The discipline of science and faith integration is deeply complex and, I would argue, the most frequently muddled area within the broader project of Christian apologetics. Compounding the issue is the attitude of staunch inflexibility many Christians exhibit in their perspective on matters of origins, despite any deficiencies in their knowledge of the relevant philosophy, theology, and science. Thus, misconceptions persist, which handicaps scientific apologetics.
This is a situation that is particularly frustrating to me as an apologist, because science and faith is my ministry and academic specialty. So in this post, I’d like to illuminate two of the more prominent problems that plague science and faith discussions, even among Christian apologists: ambiguous use of terms and certain misconceptions about intelligent design theory.
Problem #1: Ambiguous Use of Terms
A few days ago, someone in an apologetics forum I occasionally read said, “Evolution is a FACT! F.A.C.T!” (This statement was preceded by an appeal to authority: “I’m a biology student.” But this post isn’t about logical fallacies.) Unfortunately, the person did not explain what, exactly, he meant by “evolution.” That word has at least six different meanings, and we must be very clear about how we’re using the term. Presumably, by “evolution,” this person meant that a common descent of all animal life occurred over vast ages of biological history. (Many Christians would agree with this idea.) I also assume that this person would say that any evolutionary processes used in the creation of all life unfolded precisely according to a pre-conceived design, with every living creature (that now exists or ever has existed) having been fully intended by the Creator.

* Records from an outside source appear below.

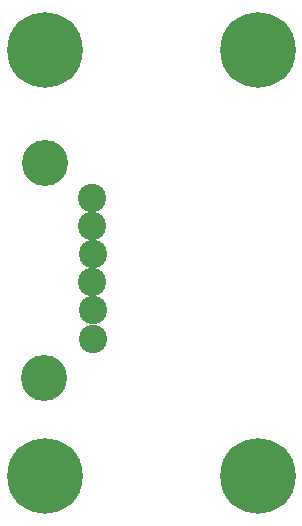
<source format=gbs>
G04 #@! TF.GenerationSoftware,KiCad,Pcbnew,(5.0.0)*
G04 #@! TF.CreationDate,2018-11-04T12:38:02-03:30*
G04 #@! TF.ProjectId,CamCon Board Rev 1.1,43616D436F6E20426F61726420526576,rev?*
G04 #@! TF.SameCoordinates,Original*
G04 #@! TF.FileFunction,Soldermask,Bot*
G04 #@! TF.FilePolarity,Negative*
%FSLAX46Y46*%
G04 Gerber Fmt 4.6, Leading zero omitted, Abs format (unit mm)*
G04 Created by KiCad (PCBNEW (5.0.0)) date 11/04/18 12:38:02*
%MOMM*%
%LPD*%
G01*
G04 APERTURE LIST*
%ADD10C,6.400000*%
%ADD11C,2.400000*%
%ADD12C,3.900000*%
G04 APERTURE END LIST*
D10*
G04 #@! TO.C,REF\002A\002A*
X140000000Y-123000000D03*
G04 #@! TD*
G04 #@! TO.C,REF\002A\002A*
X158000000Y-123000000D03*
G04 #@! TD*
G04 #@! TO.C,REF\002A\002A*
X158000000Y-87000000D03*
G04 #@! TD*
D11*
G04 #@! TO.C,@HOLE4*
X143990669Y-99463905D03*
G04 #@! TD*
G04 #@! TO.C,@HOLE5*
X144018000Y-101820980D03*
G04 #@! TD*
G04 #@! TO.C,@HOLE6*
X144048480Y-104206040D03*
G04 #@! TD*
G04 #@! TO.C,@HOLE7*
X144018000Y-106621580D03*
G04 #@! TD*
G04 #@! TO.C,@HOLE8*
X144058640Y-109014260D03*
G04 #@! TD*
G04 #@! TO.C,@HOLE9*
X144068800Y-111391700D03*
G04 #@! TD*
D12*
G04 #@! TO.C,@HOLE10*
X140000000Y-96500000D03*
G04 #@! TD*
G04 #@! TO.C,@HOLE11*
X139950669Y-114750000D03*
G04 #@! TD*
D10*
G04 #@! TO.C,REF\002A\002A*
X140000000Y-87000000D03*
G04 #@! TD*
M02*

</source>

Now, it should be noted that this idea of God-guided, or, “teleological evolution”–evolution according to a plan–is not at all what evolutionary biologists ascribe to. By their definition, the alleged evolutionary process is unguided, it is not in any way goal-directed. According to the majority of evolutionary biologists, mutations occur by accident, and natural selection’s winnowing process adds them up over time, thereby driving evolutionary change. There is no purpose, no predetermined plan. The common term for this idea is “neo-Darwinism.” The “neo” part of the term refers to the integration of Darwinian thought with modern genetics. The “Darwinian” part indicates the philosophy of Darwin: that natural selection–the blind creator–has no need of guidance. (One only has to read Darwin’s own writings, particularly his letters and his book The Descent of Man, to see how strongly he held to this detail of his theory.) If evolution is purposeful, it is not [neo-]Darwinian. So to say, “I believe God used Darwinian evolution” is a self-contradicting statement. God can’t guide an unguided process.
Do you see what I’m getting at? If a Christian wants to endorse the theory of evolutionary common descent, they can’t simply use the word “evolution” and expect to be properly understood by one and all. Furthermore, they had better be aware of the correct meaning and implications of the terms “Darwinism” and “neo-Darwinism” before using either to describe their perspective on creation. This leads me right into problem number two—–>
Problem #2: Misconceptions about Intelligent Design
Many people (quite a few Christians included) don’t realize that intelligent design theory does not rule out common descent. In fact, any theory of God-guided or God-planned evolutionary change falls under the umbrella of intelligent design. So, it is ambiguous or even incorrect to say something like, “I believe in evolution, not intelligent design.” The only type of evolution that is incompatible with intelligent design is the unguided, purposeless sort (which includes all Darwinian theories).
Another egregious misconception about intelligent design, frequently propagated by young-earth creationists, is that intelligent design is an attempt to formulate a creation theory that is more palatable to those who embrace the standard dating of the earth and universe or even to the non-believing community. Intelligent design theorists are sometimes called “compromisers” for not holding to a more narrow view, one that includes interaction with Genesis 1. (I know this firsthand, as I’ve had conference attendees approach me with this very complaint against intelligent design.) This is a complete misunderstanding of what intelligent design theory actually is and how it is properly used in apologetics. It’s a minimal claim about the nature of the cosmos and living things: that they show indicators of intentional design by an intelligent agent. Period. Now, this claim has theistic implications, obviously, but it does not interact with any religious text. It is not a form of creationism, but it is indeed conducive to several different creation theories: God-guided evolution, young-earth creationism, and old-earth creationism. But to get from intelligent design to theism and then from theism to Christianity, other branches of Christian apologetics have to come into play. Finally, other scientific data and interpretation of Scripture play a part in ultimately determining one’s creation view within the bounds of orthodox Christianity. Here is an explanatory diagram I came up with that I use when lecturing on this point:
My Plea to the Christian Community
I am convinced that if Christians, including Christian apologists, made it a point to understand and employ the proper terminology and clarity in science and faith discussions, the endeavor of scientific apologetics would be significantly strengthened. And isn’t effectiveness our desire?
Let us say what we mean and mean what we say!